SANTA BARBARA ANNASANTA BARBARA ANNA

 

 

Bau-Nr. 103 Zweimast-Toppsegelschoner AVATAR

Auf der AVATAR bin ich 2016 während der HanseSail mitgesegelt. Das ist ein ganz tolles Schiff, mit allem Schickimicki. Und wenn man sich anschaut, wie das mal ausgesehen hat, dann kann man sich nicht vorstellen, das daraus das heutige Schmuckstück geworden ist.

AVATARAVATAR

Bisher existiert die AVATAR bei mir nur auf Papier, aber als ich neulich in Krakau auf einem Flohmarkt diese Buddel fand, da wusste ich, welches Schiff da rein muss: Die AVATAR

 

Donnerstag 14. März:

So gestern musste ich ein paar grobe Holzarbeiten in meinem Keller erledigen (es musste ein Bootswagen für ein Kajak her) und da bot es sich an, gleich mit Holzarbeiten weiter zu machen und den Rumpf für die AVATAR zu schnitzen. Ist dann buchstäblich ein Aufwischen.
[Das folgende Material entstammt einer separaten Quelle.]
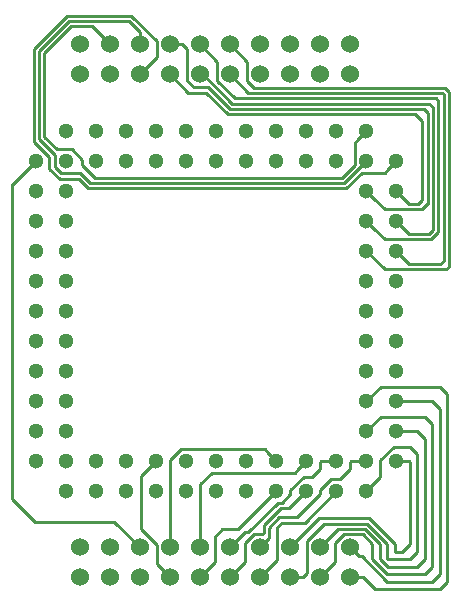
<source format=gbr>
G04 #@! TF.GenerationSoftware,KiCad,Pcbnew,(5.1.2)-2*
G04 #@! TF.CreationDate,2019-08-20T13:38:56-07:00*
G04 #@! TF.ProjectId,pcb_design,7063625f-6465-4736-9967-6e2e6b696361,rev?*
G04 #@! TF.SameCoordinates,Original*
G04 #@! TF.FileFunction,Copper,L1,Top*
G04 #@! TF.FilePolarity,Positive*
%FSLAX46Y46*%
G04 Gerber Fmt 4.6, Leading zero omitted, Abs format (unit mm)*
G04 Created by KiCad (PCBNEW (5.1.2)-2) date 2019-08-20 13:38:56*
%MOMM*%
%LPD*%
G04 APERTURE LIST*
%ADD10C,1.524000*%
%ADD11C,1.300000*%
%ADD12C,0.250000*%
G04 APERTURE END LIST*
D10*
X151105000Y-62469999D03*
X151105000Y-65009999D03*
X148565000Y-62469999D03*
X148565000Y-65009999D03*
X146025000Y-62469999D03*
X146025000Y-65009999D03*
X143485000Y-62469999D03*
X143485000Y-65009999D03*
X140945000Y-62469999D03*
X140945000Y-65009999D03*
X138405000Y-62469999D03*
X138405000Y-65009999D03*
X135865000Y-62469999D03*
X135865000Y-65009999D03*
X133325000Y-62469999D03*
X133325000Y-65009999D03*
X130785000Y-62469999D03*
X130785000Y-65009999D03*
X128245000Y-62469999D03*
X128245000Y-65009999D03*
D11*
X137260000Y-72339999D03*
X137260000Y-69799999D03*
X134720000Y-69799999D03*
X134720000Y-72339999D03*
X132180000Y-72339999D03*
X132180000Y-69799999D03*
X129640000Y-72339999D03*
X129640000Y-69799999D03*
X127100000Y-72339999D03*
X124560000Y-95199999D03*
X127100000Y-97739999D03*
X149960000Y-100279999D03*
X152500000Y-97739999D03*
X152500000Y-100279999D03*
X155040000Y-97739999D03*
X155040000Y-74879999D03*
X155040000Y-74879999D03*
X152500000Y-72339999D03*
X139800000Y-69799999D03*
X139800000Y-72339999D03*
X142340000Y-69799999D03*
X142340000Y-72339999D03*
X144880000Y-69799999D03*
X144880000Y-72339999D03*
X147420000Y-69799999D03*
X147420000Y-72339999D03*
X149960000Y-69799999D03*
X149960000Y-72339999D03*
X152500000Y-69799999D03*
X155040000Y-72339999D03*
X152500000Y-74879999D03*
X155040000Y-77419999D03*
X152500000Y-77419999D03*
X155040000Y-79959999D03*
X152500000Y-79959999D03*
X155040000Y-82499999D03*
X152500000Y-82499999D03*
X155040000Y-85039999D03*
X152500000Y-85039999D03*
X155040000Y-87579999D03*
X152500000Y-87579999D03*
X155040000Y-90119999D03*
X152500000Y-90119999D03*
X155040000Y-92659999D03*
X152500000Y-92659999D03*
X155040000Y-95199999D03*
X152500000Y-95199999D03*
X149960000Y-97739999D03*
X147420000Y-100279999D03*
X147420000Y-97739999D03*
X144880000Y-100279999D03*
X144880000Y-97739999D03*
X142340000Y-100279999D03*
X142340000Y-97739999D03*
X139800000Y-100279999D03*
X139800000Y-97739999D03*
X137260000Y-100279999D03*
X137260000Y-97739999D03*
X134720000Y-100279999D03*
X134720000Y-97739999D03*
X132180000Y-100279999D03*
X132180000Y-97739999D03*
X129640000Y-100279999D03*
X129640000Y-97739999D03*
X127100000Y-100279999D03*
X124560000Y-97739999D03*
X127100000Y-95199999D03*
X124560000Y-92659999D03*
X127100000Y-92659999D03*
X124560000Y-90119999D03*
X127100000Y-90119999D03*
X124560000Y-87579999D03*
X127100000Y-87579999D03*
X124560000Y-85039999D03*
X127100000Y-85039999D03*
X124560000Y-82499999D03*
X127100000Y-82499999D03*
X124560000Y-79959999D03*
X127100000Y-79959999D03*
X124560000Y-77419999D03*
X127100000Y-77419999D03*
X124560000Y-74879999D03*
X127100000Y-74879999D03*
X124560000Y-72339999D03*
X127100000Y-69799999D03*
D10*
X128263800Y-107562200D03*
X128263800Y-105022200D03*
X130803800Y-107562200D03*
X130803800Y-105022200D03*
X133343800Y-107562200D03*
X133343800Y-105022200D03*
X135883800Y-107562200D03*
X135883800Y-105022200D03*
X138423800Y-107562200D03*
X138423800Y-105022200D03*
X140963800Y-107562200D03*
X140963800Y-105022200D03*
X143503800Y-107562200D03*
X143503800Y-105022200D03*
X146043800Y-107562200D03*
X146043800Y-105022200D03*
X148583800Y-107562200D03*
X148583800Y-105022200D03*
X151123800Y-107562200D03*
X151123800Y-105022200D03*
D12*
X133343800Y-105022200D02*
X131191600Y-102870000D01*
X131191600Y-102870000D02*
X124460000Y-102870000D01*
X124460000Y-102870000D02*
X122555000Y-100965000D01*
X122555000Y-100965000D02*
X122555000Y-74295000D01*
X122555000Y-74295000D02*
X122604999Y-74295000D01*
X122604999Y-74295000D02*
X124560000Y-72339999D01*
X133435362Y-99024637D02*
X134720000Y-97739999D01*
X133435362Y-103505000D02*
X133435362Y-99024637D01*
X134796799Y-104866437D02*
X133435362Y-103505000D01*
X135883800Y-107562200D02*
X134796799Y-106475199D01*
X134796799Y-106475199D02*
X134796799Y-104866437D01*
X144230001Y-97090000D02*
X144880000Y-97739999D01*
X143904999Y-96764998D02*
X144230001Y-97090000D01*
X136791999Y-96764998D02*
X143904999Y-96764998D01*
X135883800Y-97673197D02*
X136791999Y-96764998D01*
X135883800Y-105022200D02*
X135883800Y-97673197D01*
X139700000Y-106286000D02*
X138423800Y-107562200D01*
X139700000Y-104140000D02*
X139700000Y-106286000D01*
X140335000Y-103505000D02*
X139700000Y-104140000D01*
X144880000Y-100279999D02*
X141654999Y-103505000D01*
X141654999Y-103505000D02*
X140335000Y-103505000D01*
X138423800Y-105022200D02*
X138423800Y-99701200D01*
X146770001Y-98389998D02*
X147420000Y-97739999D01*
X146444999Y-98715000D02*
X146770001Y-98389998D01*
X139410000Y-98715000D02*
X146444999Y-98715000D01*
X138423800Y-99701200D02*
X139410000Y-98715000D01*
X142240000Y-106286000D02*
X142240000Y-104677238D01*
X140963800Y-107562200D02*
X142240000Y-106286000D01*
X142982039Y-103935199D02*
X143714801Y-103935199D01*
X143714801Y-103935199D02*
X143815789Y-103834211D01*
X142240000Y-104677238D02*
X142982039Y-103935199D01*
X143815789Y-103834211D02*
X143815790Y-103196390D01*
X146770001Y-100929998D02*
X147420000Y-100279999D01*
X145994989Y-101705010D02*
X146770001Y-100929998D01*
X145307170Y-101705010D02*
X145994989Y-101705010D01*
X143815790Y-103196390D02*
X145307170Y-101705010D01*
X140963800Y-104781200D02*
X140963800Y-105022200D01*
X148640001Y-97739999D02*
X149960000Y-97739999D01*
X148590000Y-97790000D02*
X148640001Y-97739999D01*
X148590000Y-98425000D02*
X148590000Y-97790000D01*
X147955000Y-99060000D02*
X148590000Y-98425000D01*
X146050000Y-100206997D02*
X147196997Y-99060000D01*
X140963800Y-105022200D02*
X142240000Y-103746000D01*
X147196997Y-99060000D02*
X147955000Y-99060000D01*
X146050000Y-100553001D02*
X146050000Y-100206997D01*
X145348001Y-101255000D02*
X146050000Y-100553001D01*
X145025828Y-101255000D02*
X145348001Y-101255000D01*
X142534828Y-103746000D02*
X145025828Y-101255000D01*
X142240000Y-103746000D02*
X142534828Y-103746000D01*
X147289969Y-102950030D02*
X149960000Y-100279999D01*
X145334970Y-102950030D02*
X147289969Y-102950030D01*
X144956799Y-103328201D02*
X145334970Y-102950030D01*
X143503800Y-107562200D02*
X144956799Y-106109201D01*
X144956799Y-106109201D02*
X144956799Y-103328201D01*
X151130000Y-98425000D02*
X151130000Y-97790000D01*
X149491999Y-99304998D02*
X150250002Y-99304998D01*
X151130000Y-97790000D02*
X151180001Y-97739999D01*
X150250002Y-99304998D02*
X151130000Y-98425000D01*
X148590000Y-100206997D02*
X149491999Y-99304998D01*
X148590000Y-100553001D02*
X148590000Y-100206997D01*
X151180001Y-97739999D02*
X152500000Y-97739999D01*
X146642981Y-102500020D02*
X148590000Y-100553001D01*
X145148570Y-102500020D02*
X146642981Y-102500020D01*
X144265799Y-103382791D02*
X145148570Y-102500020D01*
X144265799Y-104260201D02*
X144265799Y-103382791D01*
X143503800Y-105022200D02*
X144265799Y-104260201D01*
X147496799Y-107186831D02*
X147496799Y-104500439D01*
X146043800Y-107562200D02*
X147121430Y-107562200D01*
X147121430Y-107562200D02*
X147496799Y-107186831D01*
X152568001Y-103035181D02*
X154305000Y-104772180D01*
X147496799Y-104500439D02*
X148962057Y-103035181D01*
X148962057Y-103035181D02*
X152568001Y-103035181D01*
X154305000Y-104772180D02*
X154305000Y-106040770D01*
X154309230Y-106045000D02*
X156210000Y-106045000D01*
X154305000Y-106040770D02*
X154309230Y-106045000D01*
X156210000Y-106045000D02*
X156845000Y-105410000D01*
X156845000Y-105410000D02*
X156845000Y-97155000D01*
X156845000Y-97155000D02*
X156210000Y-96520000D01*
X154816997Y-96520000D02*
X153670000Y-97666997D01*
X156210000Y-96520000D02*
X154816997Y-96520000D01*
X153670000Y-99109999D02*
X152500000Y-100279999D01*
X153670000Y-97666997D02*
X153670000Y-99109999D01*
X156159999Y-97739999D02*
X155040000Y-97739999D01*
X156210000Y-97790000D02*
X156159999Y-97739999D01*
X148480828Y-102585172D02*
X152754402Y-102585172D01*
X146043800Y-105022200D02*
X148480828Y-102585172D01*
X156210000Y-104775000D02*
X156210000Y-97790000D01*
X154755009Y-104585779D02*
X154755009Y-104590009D01*
X152754402Y-102585172D02*
X154755009Y-104585779D01*
X154755009Y-104590009D02*
X154940000Y-104775000D01*
X154940000Y-104775000D02*
X154940000Y-105410000D01*
X154940000Y-105410000D02*
X155575000Y-105410000D01*
X155575000Y-105410000D02*
X156210000Y-104775000D01*
X153719999Y-93980000D02*
X152500000Y-95199999D01*
X157480000Y-93980000D02*
X153719999Y-93980000D01*
X158115000Y-106680000D02*
X158115000Y-94615000D01*
X154306410Y-107315000D02*
X157480000Y-107315000D01*
X153035000Y-106043590D02*
X154306410Y-107315000D01*
X149860000Y-106286000D02*
X149860000Y-104677238D01*
X149860000Y-104677238D02*
X150602039Y-103935199D01*
X157480000Y-107315000D02*
X158115000Y-106680000D01*
X150602039Y-103935199D02*
X152195199Y-103935199D01*
X158115000Y-94615000D02*
X157480000Y-93980000D01*
X152195199Y-103935199D02*
X153035000Y-104775000D01*
X148583800Y-107562200D02*
X149860000Y-106286000D01*
X153035000Y-104775000D02*
X153035000Y-106043590D01*
X156794999Y-95199999D02*
X155040000Y-95199999D01*
X157480000Y-95885000D02*
X156794999Y-95199999D01*
X156845000Y-106680000D02*
X157480000Y-106045000D01*
X150120810Y-103485190D02*
X152381600Y-103485190D01*
X148583800Y-105022200D02*
X150120810Y-103485190D01*
X152381600Y-103485190D02*
X153670000Y-104773590D01*
X157480000Y-106045000D02*
X157480000Y-95885000D01*
X153670000Y-104773590D02*
X153670000Y-106042180D01*
X153670000Y-106042180D02*
X154307820Y-106680000D01*
X154307820Y-106680000D02*
X156845000Y-106680000D01*
X152201430Y-107562200D02*
X153224230Y-108585000D01*
X151123800Y-107562200D02*
X152201430Y-107562200D01*
X153224230Y-108585000D02*
X158750000Y-108585000D01*
X158750000Y-108585000D02*
X159385000Y-107950000D01*
X159385000Y-107950000D02*
X159385000Y-92075000D01*
X159385000Y-92075000D02*
X158750000Y-91440000D01*
X153719999Y-91440000D02*
X152500000Y-92659999D01*
X158750000Y-91440000D02*
X153719999Y-91440000D01*
X158064999Y-92659999D02*
X155040000Y-92659999D01*
X158750000Y-93345000D02*
X158064999Y-92659999D01*
X151885799Y-105784199D02*
X152139199Y-105784199D01*
X151123800Y-105022200D02*
X151885799Y-105784199D01*
X152139199Y-105784199D02*
X154305000Y-107950000D01*
X154305000Y-107950000D02*
X158115000Y-107950000D01*
X158115000Y-107950000D02*
X158750000Y-107315000D01*
X158750000Y-107315000D02*
X158750000Y-93345000D01*
X151850001Y-70449998D02*
X152500000Y-69799999D01*
X150430020Y-73759980D02*
X151524999Y-72665001D01*
X129544969Y-73764969D02*
X149447178Y-73764969D01*
X149447178Y-73764969D02*
X149452167Y-73759980D01*
X130785000Y-62469999D02*
X129247989Y-60932988D01*
X129247989Y-60932988D02*
X127536839Y-60932988D01*
X127568001Y-71364998D02*
X128440000Y-72236997D01*
X127536839Y-60932988D02*
X125260010Y-63209817D01*
X151524999Y-70775000D02*
X151850001Y-70449998D01*
X151524999Y-72665001D02*
X151524999Y-70775000D01*
X125260010Y-63209817D02*
X125260010Y-70324187D01*
X125260010Y-70324187D02*
X126300821Y-71364998D01*
X149452167Y-73759980D02*
X150430020Y-73759980D01*
X128440000Y-72660000D02*
X129544969Y-73764969D01*
X126300821Y-71364998D02*
X127568001Y-71364998D01*
X128440000Y-72236997D02*
X128440000Y-72660000D01*
X149819978Y-74664989D02*
X149824967Y-74660000D01*
X154390001Y-72989998D02*
X155040000Y-72339999D01*
X154064999Y-73315000D02*
X154390001Y-72989998D01*
X152161409Y-73315000D02*
X154064999Y-73315000D01*
X150811420Y-74664989D02*
X152161409Y-73315000D01*
X149819978Y-74664989D02*
X150811420Y-74664989D01*
X126585587Y-73904998D02*
X128194998Y-73904998D01*
X125674990Y-72011987D02*
X125674990Y-72994401D01*
X124359990Y-70696987D02*
X125674990Y-72011987D01*
X125674990Y-72994401D02*
X126585587Y-73904998D01*
X133325000Y-65009999D02*
X134777999Y-63557000D01*
X134777999Y-63557000D02*
X134777999Y-62208958D01*
X134777999Y-62208958D02*
X132602009Y-60032970D01*
X132602009Y-60032970D02*
X127164036Y-60032971D01*
X127164036Y-60032971D02*
X124359990Y-62837017D01*
X124359990Y-62837017D02*
X124359990Y-70696987D01*
X149819977Y-74664988D02*
X149819978Y-74664989D01*
X128954988Y-74664988D02*
X149819977Y-74664988D01*
X128194998Y-73904998D02*
X128954988Y-74664988D01*
X150630009Y-74209990D02*
X152500000Y-72339999D01*
X149638567Y-74209990D02*
X150630009Y-74209990D01*
X149633578Y-74214979D02*
X149638567Y-74209990D01*
X129141389Y-74214979D02*
X149633578Y-74214979D01*
X126631999Y-73315000D02*
X128241410Y-73315000D01*
X126124999Y-72808000D02*
X126631999Y-73315000D01*
X133325000Y-62469999D02*
X133325000Y-61392369D01*
X126124999Y-71825586D02*
X126124999Y-72808000D01*
X132415610Y-60482979D02*
X127350437Y-60482980D01*
X133325000Y-61392369D02*
X132415610Y-60482979D01*
X127350437Y-60482980D02*
X124810000Y-63023417D01*
X128241410Y-73315000D02*
X129141389Y-74214979D01*
X124810000Y-63023417D02*
X124810000Y-70510587D01*
X124810000Y-70510587D02*
X126124999Y-71825586D01*
X156154989Y-75994988D02*
X155040000Y-74879999D01*
X156915012Y-75994988D02*
X156154989Y-75994988D01*
X135865000Y-65009999D02*
X137402011Y-66547010D01*
X138964019Y-66547010D02*
X140807059Y-68390050D01*
X137402011Y-66547010D02*
X138964019Y-66547010D01*
X140807059Y-68390050D02*
X156650050Y-68390050D01*
X157249970Y-75660030D02*
X156915012Y-75994988D01*
X156650050Y-68390050D02*
X157249970Y-68989970D01*
X157249970Y-68989970D02*
X157249970Y-75660030D01*
X154064999Y-76444998D02*
X153149999Y-75529998D01*
X157255002Y-76444998D02*
X154064999Y-76444998D01*
X157680000Y-76020000D02*
X157255002Y-76444998D01*
X157699980Y-76020000D02*
X157680000Y-76020000D01*
X157699980Y-68279980D02*
X157699980Y-76020000D01*
X157360040Y-67940040D02*
X157699980Y-68279980D01*
X136942630Y-62469999D02*
X137317999Y-62845368D01*
X140993459Y-67940040D02*
X157360040Y-67940040D01*
X135865000Y-62469999D02*
X136942630Y-62469999D01*
X137317999Y-65531760D02*
X137883239Y-66097000D01*
X137883239Y-66097000D02*
X139150419Y-66097000D01*
X153149999Y-75529998D02*
X152500000Y-74879999D01*
X137317999Y-62845368D02*
X137317999Y-65531760D01*
X139150419Y-66097000D02*
X140993459Y-67940040D01*
X156154989Y-78534988D02*
X155040000Y-77419999D01*
X157795012Y-78534988D02*
X156154989Y-78534988D01*
X138405000Y-65009999D02*
X138699828Y-65009999D01*
X138699828Y-65009999D02*
X141179859Y-67490030D01*
X141179859Y-67490030D02*
X157850030Y-67490030D01*
X157850030Y-67490030D02*
X158149990Y-67789990D01*
X158149990Y-67789990D02*
X158149990Y-78180010D01*
X158149990Y-78180010D02*
X157795012Y-78534988D01*
X154064999Y-78984998D02*
X153149999Y-78069998D01*
X157985002Y-78984998D02*
X154064999Y-78984998D01*
X158600000Y-78370000D02*
X157985002Y-78984998D01*
X158600000Y-67220000D02*
X158600000Y-78370000D01*
X158420020Y-67040020D02*
X158600000Y-67220000D01*
X153149999Y-78069998D02*
X152500000Y-77419999D01*
X139857999Y-65531760D02*
X141366259Y-67040020D01*
X141366259Y-67040020D02*
X158420020Y-67040020D01*
X139857999Y-63922998D02*
X139857999Y-65531760D01*
X138405000Y-62469999D02*
X139857999Y-63922998D01*
X156154989Y-81074988D02*
X155040000Y-79959999D01*
X140945000Y-65009999D02*
X142525011Y-66590010D01*
X158963600Y-66590010D02*
X159059980Y-66686390D01*
X159059980Y-66686390D02*
X159059980Y-80770020D01*
X142525011Y-66590010D02*
X158963600Y-66590010D01*
X159059980Y-80770020D02*
X158755012Y-81074988D01*
X158755012Y-81074988D02*
X156154989Y-81074988D01*
X154064999Y-81524998D02*
X152500000Y-79959999D01*
X159265002Y-81524998D02*
X154064999Y-81524998D01*
X159509990Y-81280010D02*
X159265002Y-81524998D01*
X142397999Y-63922998D02*
X142397999Y-65531760D01*
X140945000Y-62469999D02*
X142397999Y-63922998D01*
X142397999Y-65531760D02*
X143006239Y-66140000D01*
X143006239Y-66140000D02*
X159150000Y-66140000D01*
X159150000Y-66140000D02*
X159509990Y-66499990D01*
X159509990Y-66499990D02*
X159509990Y-81280010D01*
M02*

</source>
Das größte Problem war es, das richtige Stück Holz zu finden. Nicht dass da am Ende noch das falsche Schiff drin steckt.

 

 

 

 

Aber hier scheine ich die richtige Wahl getroffen zu haben,

 

 

 

 

 

Ähnlichkeiten sind schon erkennbar.

Das Projekt "UDO"

Freitag, 15. März: Was zum Geier ist das Projekt "UDO"? Das möchte ich im Moment noch nicht verraten. Nur soviel: Es ist ein ganz herzliches Dankeschön an einen Menschen, der mir ganz viel gegeben hat. Und dieses Schiff hat etwas mit einem seiner Projekte zu tun.

 

Na klar, als erstes muss mal wieder ein Stück gute Erle herhalten, in der der richtige Rumpf schon enthalten ist. Die Stelle, an der es drin steckt habe ich schon gekennzeichnet.

 

 

 

 

 

 

 

Das Hauptdeck wird heraus gearbeitet...

 

 

 

und schlieplich geglättet

 

 

 

 

 

 

 

Das kann sich doch schon sehen lassen.